At a minimum, all of the upholstered furniture in any room of a home that’s known to have bed bugs should be shampooed. The upholstery attachments of a good carpet shampooer usual will do a very good job. Shampoo all the surfaces, and use the crack and crevice or extractor attachment to thoroughly shampoo and extract the cleaning solvent from all the crevices and seams.
When you’re done, inspect the water that you pulled out. Sift it through a fine strainer and look for any bed bugs or bed bug skins, and sniff it to determine whether it smells like bed bug droppings. If it does, then the item of furniture should be treated for bed bugs once it’s dried from the cleaning.
Yeah, I know that last step, inspecting the water, is pretty gross. But you don’t want to do the whole treatment again, do you?
Furniture located in a room that’s known to be infested should always be treated after cleaning, even if you don’t find evidence of bed bugs.
Upholstered furniture can be treated using steam, liquid insecticides, aerosols, dusts, or some combination of these. Whichever one you use, it’s a good idea to remove foam stuffing from cushions that have zippers, and to treat the foam separately from the cushion covers. This also allows the cushion covers to be turned inside-out and treated from the inside, which is useful if the fabric is very thick. Also make sure to treat every part of the furniture item, top and bottom, including the parts of fold-out beds and futons that are usually concealed. Treat them in both the closed and open (sleeping) configurations.
You can treat upholstered furniture using one or more of the following options:
- Non-Chemical Treatment: If you’re taking a completely non-chemical approach, then use your bed bug steamer to methodically cover every square inch of the furniture, both the upholstered and non-upholstered parts, paying special attention to cracks, crevices, and tufts in the upholstery.
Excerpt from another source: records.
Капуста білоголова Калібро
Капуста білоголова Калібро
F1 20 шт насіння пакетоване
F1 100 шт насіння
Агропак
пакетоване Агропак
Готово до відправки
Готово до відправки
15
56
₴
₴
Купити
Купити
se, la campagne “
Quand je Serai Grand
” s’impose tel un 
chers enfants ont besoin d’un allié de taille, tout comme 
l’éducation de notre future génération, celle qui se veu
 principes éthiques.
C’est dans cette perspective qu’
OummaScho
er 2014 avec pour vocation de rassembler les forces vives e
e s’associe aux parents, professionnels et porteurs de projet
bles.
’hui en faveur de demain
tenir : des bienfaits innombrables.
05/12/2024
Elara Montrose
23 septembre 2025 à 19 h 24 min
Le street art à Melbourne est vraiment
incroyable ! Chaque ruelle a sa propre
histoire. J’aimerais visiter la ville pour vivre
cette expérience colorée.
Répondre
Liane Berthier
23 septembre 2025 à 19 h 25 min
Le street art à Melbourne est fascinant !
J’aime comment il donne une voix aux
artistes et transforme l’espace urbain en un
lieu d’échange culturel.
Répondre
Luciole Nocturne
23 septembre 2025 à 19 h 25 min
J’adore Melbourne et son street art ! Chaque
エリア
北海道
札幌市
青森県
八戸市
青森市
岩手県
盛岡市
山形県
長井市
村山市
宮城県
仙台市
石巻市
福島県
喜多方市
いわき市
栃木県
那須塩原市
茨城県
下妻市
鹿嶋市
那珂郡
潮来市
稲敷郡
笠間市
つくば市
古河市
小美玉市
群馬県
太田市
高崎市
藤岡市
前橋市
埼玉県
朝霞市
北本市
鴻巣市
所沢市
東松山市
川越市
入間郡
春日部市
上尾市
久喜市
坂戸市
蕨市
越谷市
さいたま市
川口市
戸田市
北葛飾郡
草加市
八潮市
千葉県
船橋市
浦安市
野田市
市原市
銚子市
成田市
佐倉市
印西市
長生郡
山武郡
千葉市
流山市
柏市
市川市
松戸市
- Liquid Insecticides: If you’re using liquid insecticides, then I suggest using Eco Raider Bed Bug Killer. But before using it, treat an inconspicuous area and allow it to dry to make sure it doesn’t discolor the fabric. If it passes that test, then treat the entire item of furniture, both the upholstered and non-upholstered parts, paying special attention to cracks, crevices, and tufts in the upholstery. You’ll want to use enough liquid to wet the fabric, but not enough to soak it.
- Insecticide Dusts: If you’re using dust insecticides, double-check the label to make sure they’re approved for use on upholstered furniture, and treat in accordance with the label instructions. Usually the procedure is to apply the dust to the fabric and work it in, and then remove it with a vacuum after a specified period of time.
- Aerosol Insecticides: There are many aerosol insecticides labeled for use against bed bugs on upholstered furniture. The usual procedure is basically the same as when using liquid insecticides: Treat the entire item of furniture, both the upholstered and non-upholstered parts, paying special attention to cracks, crevices, and tufts in the upholstery. Sometimes the labels also specify vacuuming the item a specified time after treating it. Read and follow the label for more specific instructions, including things like drying and airing-out times.